Initiated in 2013, the festival last fortnight was on a smaller scale than the one in 2016 (it had 80 food stalls instead of 200 and 40 handicraft stalls, down from the previous 70), but it did generate the joie de vivre in ample measure. Not to be compared with more traditional (and religious) events like Shad Nongkrem or Behdienkhlam, the Monolith Festival heralded spring with a much-needed flourish.

On another happy note, the Meghalaya government this month laid the foundation stone for a Tagore Cultural Complex at the Brookside complex in Shillong where the Nobel laureate, Rabindranath Tagore, had stayed in 1919. The Tagore researcher and local resident, Malabika Bisharad, who has been relentlessly campaigning for heritage status for Brookside and the setting up of a Tagore Cultural Complex, said she was delighted with the news but has now come to know of plans to cut the centuries-old trees in the complex to make way for parking lots since the temporary legislative assembly has been operating from this complex for over two decades (although the new assembly building at Mawdiangdiang is nearly complete).

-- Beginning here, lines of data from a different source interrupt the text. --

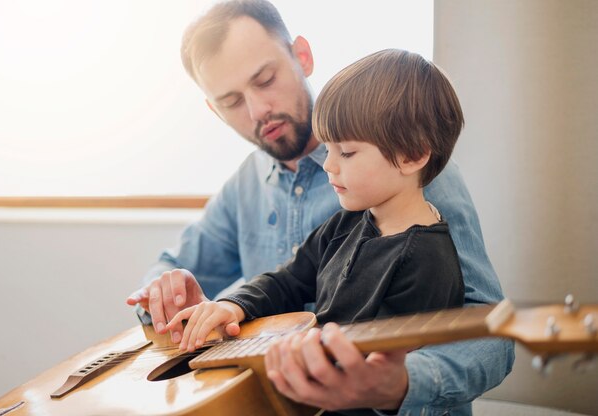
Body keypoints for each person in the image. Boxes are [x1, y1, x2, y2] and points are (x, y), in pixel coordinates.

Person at [125, 1, 514, 414]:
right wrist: (170, 304)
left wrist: (400, 382)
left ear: (303, 57)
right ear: (213, 111)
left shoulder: (405, 170)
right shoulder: (246, 185)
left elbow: (493, 335)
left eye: (266, 79)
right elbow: (181, 270)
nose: (259, 111)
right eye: (232, 101)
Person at [167, 48, 467, 363]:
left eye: (346, 153)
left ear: (412, 156)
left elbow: (379, 372)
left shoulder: (428, 261)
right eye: (328, 149)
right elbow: (288, 279)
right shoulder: (345, 224)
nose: (328, 165)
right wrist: (233, 305)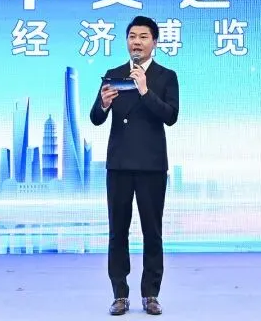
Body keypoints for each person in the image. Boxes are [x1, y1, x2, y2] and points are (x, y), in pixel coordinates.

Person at [89, 16, 180, 316]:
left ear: (155, 42)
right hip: (119, 164)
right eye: (132, 36)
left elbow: (170, 116)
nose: (136, 42)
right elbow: (96, 118)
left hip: (152, 165)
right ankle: (119, 294)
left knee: (152, 232)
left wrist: (144, 90)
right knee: (118, 231)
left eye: (143, 37)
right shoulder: (113, 74)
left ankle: (151, 294)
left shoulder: (166, 76)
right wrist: (103, 103)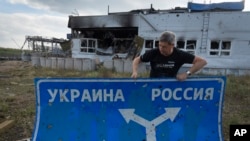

In a letter to the chief minister, Conrad Sangma, she said: “I have come to know that three parking lots will be constructed for the benefit of the Assembly. Roads will be constructed. I feel the roads will damage the heritage site. Already they have cut down one ancient tree at the entrance of Brookside to make a road. The Prime Minister’s office requested the Direc­torate of Arts and Culture to preserve Brookside as a heritage site in memory of Rabindranath Tagore. You have also taken the initiative to do so. But so many roads and parking lots will definitely damage the complex.”

With the ministry of culture having sanctioned Rs 14 crore for the project and the Meghalaya government planning to complete it within two years, one dares to hope, even amid the election scenario, that the funds will be used judiciously and that the statuesque pines and eucalyptus that lend Brookside, the backdrop of Tagore’s Sesher Kobita, its distinctive character are not sacrificed. If only a model code of conduct could be applied to the destroyer of trees too.